Ахмед Ахмедович и Ахмед Ахматович Сулеймановы 2012 год.
- Мечты сбываются, - всхохотнул я расхожую фразу из популярной песенки и повёл рукой вокруг себя, - теперь тащись до самого дембеля.
Ахмед ничего не ответил, чиркнул спичкой, раскурил сплющенную солдатскую сигарету. В такой ситуации не надо быть мастером спорта по алгебре, чтобы понять человека. И я его понял. Но мне захотелось развить тему. Не для того, чтобы «попроблемить», нет, просто ради прикола, как говорится «поделись подколкою своей, и она к тебе не раз ещё вернётся». Руки у нас были заняты, а бормотательный аппарат свободен. Поэтому я открыл его и принялся развивать тему:
- Ты не знал, наверное, но мысли человека материальны. А прикинь, если бы ты мечтал не о горах, а о белой «Волге»! Или тебе больше нравится черная?

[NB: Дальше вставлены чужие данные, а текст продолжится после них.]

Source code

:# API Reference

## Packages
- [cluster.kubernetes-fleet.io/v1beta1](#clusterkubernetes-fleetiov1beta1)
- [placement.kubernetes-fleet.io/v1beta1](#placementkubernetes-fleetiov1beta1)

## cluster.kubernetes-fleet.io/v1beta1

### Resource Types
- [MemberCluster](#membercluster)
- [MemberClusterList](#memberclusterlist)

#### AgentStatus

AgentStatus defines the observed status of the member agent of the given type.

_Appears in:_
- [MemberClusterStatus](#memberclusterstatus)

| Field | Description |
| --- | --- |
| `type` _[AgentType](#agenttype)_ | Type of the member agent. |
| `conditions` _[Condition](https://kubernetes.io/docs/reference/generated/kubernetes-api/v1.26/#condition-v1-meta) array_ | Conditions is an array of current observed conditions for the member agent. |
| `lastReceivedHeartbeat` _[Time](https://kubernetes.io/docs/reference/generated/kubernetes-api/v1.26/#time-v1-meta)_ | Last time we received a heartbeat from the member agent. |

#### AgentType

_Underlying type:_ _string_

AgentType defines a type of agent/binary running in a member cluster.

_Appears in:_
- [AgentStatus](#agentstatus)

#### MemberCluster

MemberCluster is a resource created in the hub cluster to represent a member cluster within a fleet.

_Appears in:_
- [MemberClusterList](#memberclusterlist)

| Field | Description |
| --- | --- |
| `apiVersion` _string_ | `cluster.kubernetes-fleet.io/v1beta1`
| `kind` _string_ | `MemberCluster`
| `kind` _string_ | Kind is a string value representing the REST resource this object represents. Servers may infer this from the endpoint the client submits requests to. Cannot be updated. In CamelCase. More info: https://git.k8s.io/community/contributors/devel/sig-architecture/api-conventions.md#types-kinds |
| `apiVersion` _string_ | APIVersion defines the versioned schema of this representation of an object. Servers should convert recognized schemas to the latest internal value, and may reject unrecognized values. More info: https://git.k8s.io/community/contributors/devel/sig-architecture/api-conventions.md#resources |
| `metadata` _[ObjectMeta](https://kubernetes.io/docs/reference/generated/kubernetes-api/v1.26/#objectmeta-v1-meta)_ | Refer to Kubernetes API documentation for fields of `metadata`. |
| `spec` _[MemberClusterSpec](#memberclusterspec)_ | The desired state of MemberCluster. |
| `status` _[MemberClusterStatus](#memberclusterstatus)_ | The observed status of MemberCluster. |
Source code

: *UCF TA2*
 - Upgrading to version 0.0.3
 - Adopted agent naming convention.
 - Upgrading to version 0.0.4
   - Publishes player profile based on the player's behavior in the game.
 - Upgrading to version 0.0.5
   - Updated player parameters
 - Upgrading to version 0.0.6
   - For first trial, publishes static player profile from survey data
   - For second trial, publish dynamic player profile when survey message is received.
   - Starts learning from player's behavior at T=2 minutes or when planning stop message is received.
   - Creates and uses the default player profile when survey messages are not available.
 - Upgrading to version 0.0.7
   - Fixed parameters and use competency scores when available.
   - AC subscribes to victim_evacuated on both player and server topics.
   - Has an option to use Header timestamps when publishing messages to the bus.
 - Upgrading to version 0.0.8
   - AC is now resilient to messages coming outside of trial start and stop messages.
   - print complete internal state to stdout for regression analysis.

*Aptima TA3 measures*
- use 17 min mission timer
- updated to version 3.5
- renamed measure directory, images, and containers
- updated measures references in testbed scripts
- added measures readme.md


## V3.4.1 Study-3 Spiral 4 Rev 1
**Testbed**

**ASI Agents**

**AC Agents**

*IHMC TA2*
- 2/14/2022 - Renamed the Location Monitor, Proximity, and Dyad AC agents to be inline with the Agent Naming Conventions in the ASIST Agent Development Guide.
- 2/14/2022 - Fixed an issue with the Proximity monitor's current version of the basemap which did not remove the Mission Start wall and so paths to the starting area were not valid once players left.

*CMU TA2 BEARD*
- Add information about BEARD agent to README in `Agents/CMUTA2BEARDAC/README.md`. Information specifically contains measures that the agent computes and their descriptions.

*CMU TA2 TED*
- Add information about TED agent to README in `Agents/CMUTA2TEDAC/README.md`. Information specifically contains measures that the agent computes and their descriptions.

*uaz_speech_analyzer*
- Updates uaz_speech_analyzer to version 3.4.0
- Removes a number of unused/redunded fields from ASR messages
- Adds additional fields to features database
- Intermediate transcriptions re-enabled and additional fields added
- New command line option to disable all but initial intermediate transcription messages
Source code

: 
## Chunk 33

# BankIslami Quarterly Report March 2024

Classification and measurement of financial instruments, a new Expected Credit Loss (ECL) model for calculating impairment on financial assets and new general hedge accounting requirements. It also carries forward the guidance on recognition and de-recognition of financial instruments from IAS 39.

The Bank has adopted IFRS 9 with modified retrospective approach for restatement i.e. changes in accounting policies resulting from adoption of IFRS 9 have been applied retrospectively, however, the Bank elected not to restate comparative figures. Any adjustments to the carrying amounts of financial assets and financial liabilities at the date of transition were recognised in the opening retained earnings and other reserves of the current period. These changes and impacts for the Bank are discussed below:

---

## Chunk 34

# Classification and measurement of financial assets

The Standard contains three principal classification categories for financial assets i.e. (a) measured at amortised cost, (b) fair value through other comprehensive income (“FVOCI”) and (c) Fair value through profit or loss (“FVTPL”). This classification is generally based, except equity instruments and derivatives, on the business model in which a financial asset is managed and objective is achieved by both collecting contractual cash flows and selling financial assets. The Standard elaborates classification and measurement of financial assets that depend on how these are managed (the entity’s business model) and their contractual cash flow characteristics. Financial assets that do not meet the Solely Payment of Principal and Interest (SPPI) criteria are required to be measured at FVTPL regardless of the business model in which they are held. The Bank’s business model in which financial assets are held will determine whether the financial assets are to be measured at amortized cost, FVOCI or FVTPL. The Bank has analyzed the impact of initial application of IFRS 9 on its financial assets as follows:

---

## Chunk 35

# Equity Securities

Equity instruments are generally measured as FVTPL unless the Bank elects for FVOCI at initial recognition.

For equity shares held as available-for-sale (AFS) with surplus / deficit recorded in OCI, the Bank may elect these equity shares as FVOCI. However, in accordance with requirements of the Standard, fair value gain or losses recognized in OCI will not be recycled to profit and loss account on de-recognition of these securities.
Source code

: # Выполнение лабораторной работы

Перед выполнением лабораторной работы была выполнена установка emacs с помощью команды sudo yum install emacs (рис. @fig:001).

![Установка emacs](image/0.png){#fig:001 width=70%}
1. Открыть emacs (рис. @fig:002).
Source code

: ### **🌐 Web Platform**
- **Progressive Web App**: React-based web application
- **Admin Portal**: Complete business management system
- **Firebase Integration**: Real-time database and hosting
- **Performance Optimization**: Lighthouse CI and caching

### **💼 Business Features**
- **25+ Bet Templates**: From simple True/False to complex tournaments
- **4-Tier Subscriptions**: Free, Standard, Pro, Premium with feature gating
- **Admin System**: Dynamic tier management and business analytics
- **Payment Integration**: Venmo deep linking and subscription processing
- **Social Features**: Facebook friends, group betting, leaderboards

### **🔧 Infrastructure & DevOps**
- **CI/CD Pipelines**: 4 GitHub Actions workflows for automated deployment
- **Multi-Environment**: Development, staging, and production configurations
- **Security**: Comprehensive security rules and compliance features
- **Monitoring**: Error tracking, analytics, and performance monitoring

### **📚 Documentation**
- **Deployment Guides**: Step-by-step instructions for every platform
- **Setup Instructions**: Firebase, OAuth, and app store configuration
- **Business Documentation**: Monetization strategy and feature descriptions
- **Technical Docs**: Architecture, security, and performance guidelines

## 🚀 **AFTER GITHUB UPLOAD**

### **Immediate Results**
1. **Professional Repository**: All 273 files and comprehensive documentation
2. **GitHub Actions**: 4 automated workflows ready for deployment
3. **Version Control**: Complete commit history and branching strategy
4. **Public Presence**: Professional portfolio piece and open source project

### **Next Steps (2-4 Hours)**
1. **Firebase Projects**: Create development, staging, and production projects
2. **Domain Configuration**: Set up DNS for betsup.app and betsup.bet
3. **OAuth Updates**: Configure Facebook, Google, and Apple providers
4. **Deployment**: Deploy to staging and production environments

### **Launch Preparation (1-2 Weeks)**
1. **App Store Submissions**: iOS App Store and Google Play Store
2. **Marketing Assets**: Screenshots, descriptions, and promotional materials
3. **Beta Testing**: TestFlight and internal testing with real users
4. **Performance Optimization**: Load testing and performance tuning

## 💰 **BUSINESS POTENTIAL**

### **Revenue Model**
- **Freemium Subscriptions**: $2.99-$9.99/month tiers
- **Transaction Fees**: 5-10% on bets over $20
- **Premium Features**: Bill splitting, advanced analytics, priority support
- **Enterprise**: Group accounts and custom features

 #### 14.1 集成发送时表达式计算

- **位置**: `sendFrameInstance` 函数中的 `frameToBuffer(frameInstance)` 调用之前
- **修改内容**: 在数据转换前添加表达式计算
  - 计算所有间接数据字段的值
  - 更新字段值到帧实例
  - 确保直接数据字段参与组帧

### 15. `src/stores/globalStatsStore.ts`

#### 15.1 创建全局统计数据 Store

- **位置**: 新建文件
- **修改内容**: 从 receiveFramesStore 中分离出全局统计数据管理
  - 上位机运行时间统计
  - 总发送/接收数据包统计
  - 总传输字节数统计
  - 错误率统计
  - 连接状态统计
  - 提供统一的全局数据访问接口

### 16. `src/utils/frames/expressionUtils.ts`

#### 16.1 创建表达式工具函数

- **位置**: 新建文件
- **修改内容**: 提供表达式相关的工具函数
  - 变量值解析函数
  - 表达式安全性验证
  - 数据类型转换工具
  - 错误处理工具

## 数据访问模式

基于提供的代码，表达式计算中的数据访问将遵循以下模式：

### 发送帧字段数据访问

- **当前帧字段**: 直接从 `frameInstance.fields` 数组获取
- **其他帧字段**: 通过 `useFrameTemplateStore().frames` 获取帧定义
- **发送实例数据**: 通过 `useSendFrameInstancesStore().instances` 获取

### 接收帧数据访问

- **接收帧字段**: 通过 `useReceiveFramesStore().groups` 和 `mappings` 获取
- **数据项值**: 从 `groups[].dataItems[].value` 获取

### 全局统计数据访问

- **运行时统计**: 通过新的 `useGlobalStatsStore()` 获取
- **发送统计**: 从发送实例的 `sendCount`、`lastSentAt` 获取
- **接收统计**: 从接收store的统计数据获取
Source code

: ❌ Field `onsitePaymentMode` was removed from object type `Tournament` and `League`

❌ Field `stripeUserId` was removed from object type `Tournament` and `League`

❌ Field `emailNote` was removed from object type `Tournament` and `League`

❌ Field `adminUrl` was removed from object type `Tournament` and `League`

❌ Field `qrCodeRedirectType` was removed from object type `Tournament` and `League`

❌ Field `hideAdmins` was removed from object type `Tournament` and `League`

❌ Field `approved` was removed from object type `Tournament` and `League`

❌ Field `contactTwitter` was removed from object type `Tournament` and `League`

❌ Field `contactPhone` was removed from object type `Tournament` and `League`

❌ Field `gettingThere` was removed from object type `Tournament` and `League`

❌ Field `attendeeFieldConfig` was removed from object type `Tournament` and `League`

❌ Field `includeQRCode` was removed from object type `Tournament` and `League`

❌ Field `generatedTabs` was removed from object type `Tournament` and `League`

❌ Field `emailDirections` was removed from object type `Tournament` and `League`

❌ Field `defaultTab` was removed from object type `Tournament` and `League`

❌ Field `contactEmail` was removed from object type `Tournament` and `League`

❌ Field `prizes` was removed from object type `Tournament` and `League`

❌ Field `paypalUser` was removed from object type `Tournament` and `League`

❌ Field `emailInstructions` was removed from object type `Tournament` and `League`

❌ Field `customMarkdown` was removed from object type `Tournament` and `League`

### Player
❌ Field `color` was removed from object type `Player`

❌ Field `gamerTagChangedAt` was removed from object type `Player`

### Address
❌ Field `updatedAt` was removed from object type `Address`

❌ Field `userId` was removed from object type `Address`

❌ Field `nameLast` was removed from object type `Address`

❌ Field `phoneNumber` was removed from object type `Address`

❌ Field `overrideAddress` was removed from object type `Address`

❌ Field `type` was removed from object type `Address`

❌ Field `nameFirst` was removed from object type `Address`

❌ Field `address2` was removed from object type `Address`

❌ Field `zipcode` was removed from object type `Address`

- Куплю я себе «Волгу». Без проблем.
- Вернусь. Я - заговорённый.
- Ну, в таком случае, раз ты заговорённый и тебе всё пофиг, надо было в рапорте написать: - «Прошу меня отправить в Панджшер, а Димона на моё место, на хлебозавод».
- И как бы ты потом мне в глаза смотрел? – Ахмед пристально уставился прямо мне в зрачки.
Мне стало не по себе от этого взгляда, я понял, что тоньше моей шутки может быть только тысячелетний баобаб. Так можно дотрындеться до нехороших вещей, - «Ещё засчитает меня трусом, не дай бог», - подумал я и попытался исправить ситуацию:
- Да ладно, чего ты! Я же пошутил.
- Я так и понял. – Спокойно сказал Ахмед и принялся пришивать очередной длинный карман под пулемётный магазин.
1984 год, Руха, Панджшер, Ахмед Ахмедович Сулейманов.